Lines containing the string "wrist": how many are there below? Answer with the number only.

Dataset entries
-=-=-

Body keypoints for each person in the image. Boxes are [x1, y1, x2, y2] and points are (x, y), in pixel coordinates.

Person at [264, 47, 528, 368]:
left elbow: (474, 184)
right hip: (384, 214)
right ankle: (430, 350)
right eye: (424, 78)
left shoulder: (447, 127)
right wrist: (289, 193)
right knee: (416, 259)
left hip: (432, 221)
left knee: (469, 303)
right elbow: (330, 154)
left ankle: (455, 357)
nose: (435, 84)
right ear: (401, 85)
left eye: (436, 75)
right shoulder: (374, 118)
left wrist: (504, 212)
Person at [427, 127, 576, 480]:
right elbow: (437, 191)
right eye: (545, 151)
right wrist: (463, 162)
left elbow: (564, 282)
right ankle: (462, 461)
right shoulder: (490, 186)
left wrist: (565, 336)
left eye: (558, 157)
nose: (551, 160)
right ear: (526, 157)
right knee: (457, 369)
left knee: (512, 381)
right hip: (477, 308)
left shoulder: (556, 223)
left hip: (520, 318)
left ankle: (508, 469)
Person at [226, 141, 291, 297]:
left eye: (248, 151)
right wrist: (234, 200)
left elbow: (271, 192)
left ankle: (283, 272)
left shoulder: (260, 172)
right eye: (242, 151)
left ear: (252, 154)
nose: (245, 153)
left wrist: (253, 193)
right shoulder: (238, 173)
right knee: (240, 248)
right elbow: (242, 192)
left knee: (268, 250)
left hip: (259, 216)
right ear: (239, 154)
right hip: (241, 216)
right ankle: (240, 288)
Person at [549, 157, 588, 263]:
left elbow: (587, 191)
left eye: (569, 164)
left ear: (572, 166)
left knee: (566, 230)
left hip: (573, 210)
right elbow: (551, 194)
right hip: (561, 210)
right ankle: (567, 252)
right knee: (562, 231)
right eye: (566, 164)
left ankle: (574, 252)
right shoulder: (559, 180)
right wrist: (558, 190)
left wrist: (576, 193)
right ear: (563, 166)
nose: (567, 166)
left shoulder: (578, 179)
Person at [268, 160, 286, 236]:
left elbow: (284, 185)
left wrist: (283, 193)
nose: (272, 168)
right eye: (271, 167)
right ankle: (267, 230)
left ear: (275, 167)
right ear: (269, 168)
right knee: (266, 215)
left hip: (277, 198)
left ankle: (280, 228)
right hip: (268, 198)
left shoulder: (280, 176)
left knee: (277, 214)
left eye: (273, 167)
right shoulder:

-=-=-

RESPONSE TO THE EXERCISE
9